A foster student in Elk Grove Unified came up with the idea of creating a foster kid tree so that foster children would be noticed. Sculpted by Brock Alexander, each metal leaf represents a foster child in Elk Grove, a city near Sacramento.

A foster student in Elk Grove Unified suggested creating a foster youth tree so that foster children would be noticed. Each metal leaf on the tree, sculpted by Brock Alexander of Locke, represents a foster child in Elk Grove. Photo: Mike Jones, Elk Grove Unified.

Among the winners and losers under California’s new budget, one student group stands out as a big winner: the state’s 42,000 school-age foster children. Often neglected by their schools as well as their families, foster youth can no longer be ignored.

Schools, districts and county offices will be held accountable for the academic progress of their foster youth as a separate subgroup under the state’s Academic Performance Index. The API measures the performance of a school’s students as a whole, but also tracks the performance of separate subgroups of traditionally low-achieving students; current subgroups are based on ethnicity and family income, and also include disabled students and English learners.

California is the first state to specifically track the academic performance of foster youth, according to the National Youth Law Center. In a nod to the relatively small numbers of foster children in a state with 6.2 million students, a school or district must have only 15 foster youth to qualify as a subgroup. The other subgroups must have 30 members before a school is required to keep track.

“Foster children must have every opportunity to succeed in school and, by extension, in their careers and lives,” said Senate President pro Tem Darrell Steinberg, D-Sacramento, in an email. “The inclusion of students in foster care as a target group in our accountability system, combined with the smaller group size of 15, means that these children are no longer invisible in the API. That sends a strong signal that the educational success of children in foster care is one of our priorities.”

The Legislature is expected to vote on the budget plan Friday, with the governor signing the budget into law soon after.

“We anticipate that this legislation could be a model for other states to follow,” said Maya Cooper, FosterEd policy manager with the National Center for Youth Law.

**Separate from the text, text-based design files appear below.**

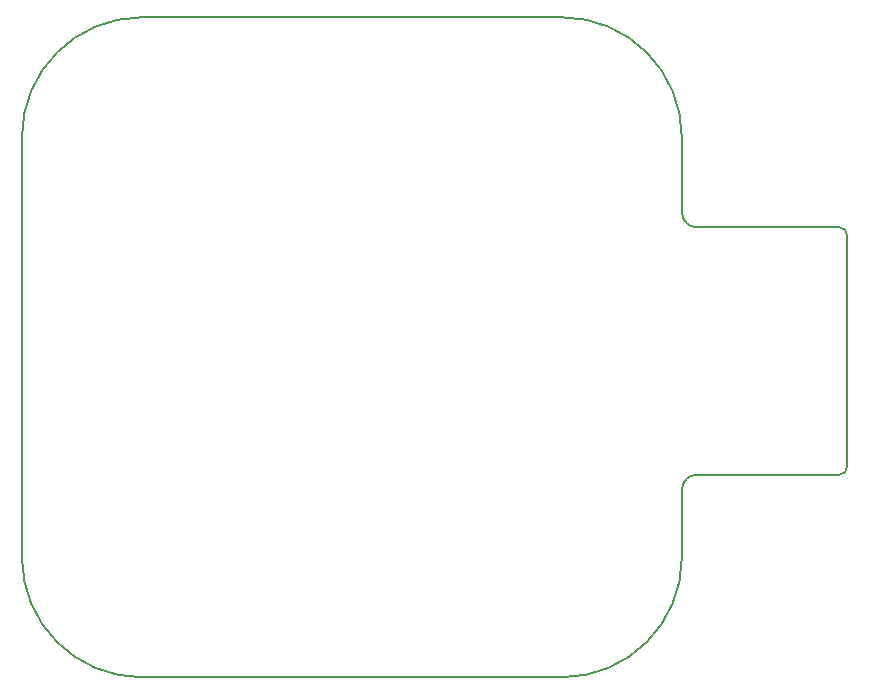
<source format=gbr>
G04 #@! TF.GenerationSoftware,KiCad,Pcbnew,5.0.2-bee76a0~70~ubuntu18.04.1*
G04 #@! TF.CreationDate,2019-06-27T14:31:57-07:00*
G04 #@! TF.ProjectId,stator_plate,73746174-6f72-45f7-906c-6174652e6b69,rev?*
G04 #@! TF.SameCoordinates,Original*
G04 #@! TF.FileFunction,Profile,NP*
%FSLAX46Y46*%
G04 Gerber Fmt 4.6, Leading zero omitted, Abs format (unit mm)*
G04 Created by KiCad (PCBNEW 5.0.2-bee76a0~70~ubuntu18.04.1) date Thu 27 Jun 2019 02:31:57 PM PDT*
%MOMM*%
%LPD*%
G01*
G04 APERTURE LIST*
%ADD10C,0.200000*%
G04 APERTURE END LIST*
D10*
X154940000Y-113665000D02*
X154940000Y-119380000D01*
X154940000Y-83820000D02*
X154940000Y-90170000D01*
X156210000Y-91440000D02*
X168275000Y-91440000D01*
X156210000Y-112395000D02*
X168275000Y-112395000D01*
X168910000Y-92075000D02*
X168910000Y-111760000D01*
X154940000Y-113665000D02*
G75*
G02X156210000Y-112395000I1270000J0D01*
G01*
X156210000Y-91440000D02*
G75*
G02X154940000Y-90170000I0J1270000D01*
G01*
X168910000Y-111760000D02*
G75*
G02X168275000Y-112395000I-635000J0D01*
G01*
X168275000Y-91440000D02*
G75*
G02X168910000Y-92075000I0J-635000D01*
G01*
X109220000Y-73660000D02*
X144780000Y-73660000D01*
X109220000Y-129540000D02*
X144780000Y-129540000D01*
X99060000Y-83820000D02*
X99060000Y-119380000D01*
X154940000Y-119380000D02*
G75*
G02X144780000Y-129540000I-10160000J0D01*
G01*
X109220000Y-129540000D02*
G75*
G02X99060000Y-119380000I0J10160000D01*
G01*
X144780000Y-73660000D02*
G75*
G02X154940000Y-83820000I0J-10160000D01*
G01*
X99060000Y-83820000D02*
G75*
G02X109220000Y-73660000I10160000J0D01*
G01*
M02*

</source>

FosterEd is a national program, recently launched in California, that aims to develop an education advocate for every foster youth in the state, who typically struggle academically.

Foster children, who often have been neglected or abused, lack stability and can feel isolated and alienated from their peers and school. Only 45 percent graduate from high school nationwide, according to a California Department of Education report. Foster youth tend to be overlooked within schools because there are so few of them in each district, and districts often don’t know which of their students are in foster care. Additionally, many foster students move from home to home and from school to school, sometimes in the middle of the school year and often more than once.

Foster Youth Services preserved 

In addition to the accountability requirement, the new budget keeps the $15 million in dedicated funding for Foster Youth Services, which had been eliminated as a categorical program under earlier versions of the budget.

Foster Youth Services are typically run by county offices of education and ensure that foster students get academic counseling, tutoring, vocational training and transition services (such as ensuring students don’t lose credits when they change schools and that counseling and tutoring programs continue). They also help prepare students to live on their own after they turn 18 and are emancipated – legally responsible for themselves. Advocates were concerned that if county offices could spend the funds on any educational purpose, they would be pressured by other interests to divert the money away from foster children.

The funding formula for districts in the budget also provides more funding for students based on whether they are low-income, English learners or in foster care. But because all foster students are low-income, districts will not receive additional funding for them.

FosterEd Director Jesse Hahnel

FosterEd Director Jesse Hahnel

“This budget is a huge victory for students in foster care,” said Jesse Hahnel, executive director of FosterEd, who worked with the governor’s office and Legislature to ensure the governor’s Local Control Funding Formula took notice of students in foster care. He pointed out another basic benefit in the budget for foster children: “By requiring data sharing between state and local child welfare and education agencies, the formula ensures school districts know which of their students are in foster care.”

“Foster children are our children,” Hahnel said. “We have a collective responsibility to ensure that foster children succeed in school.”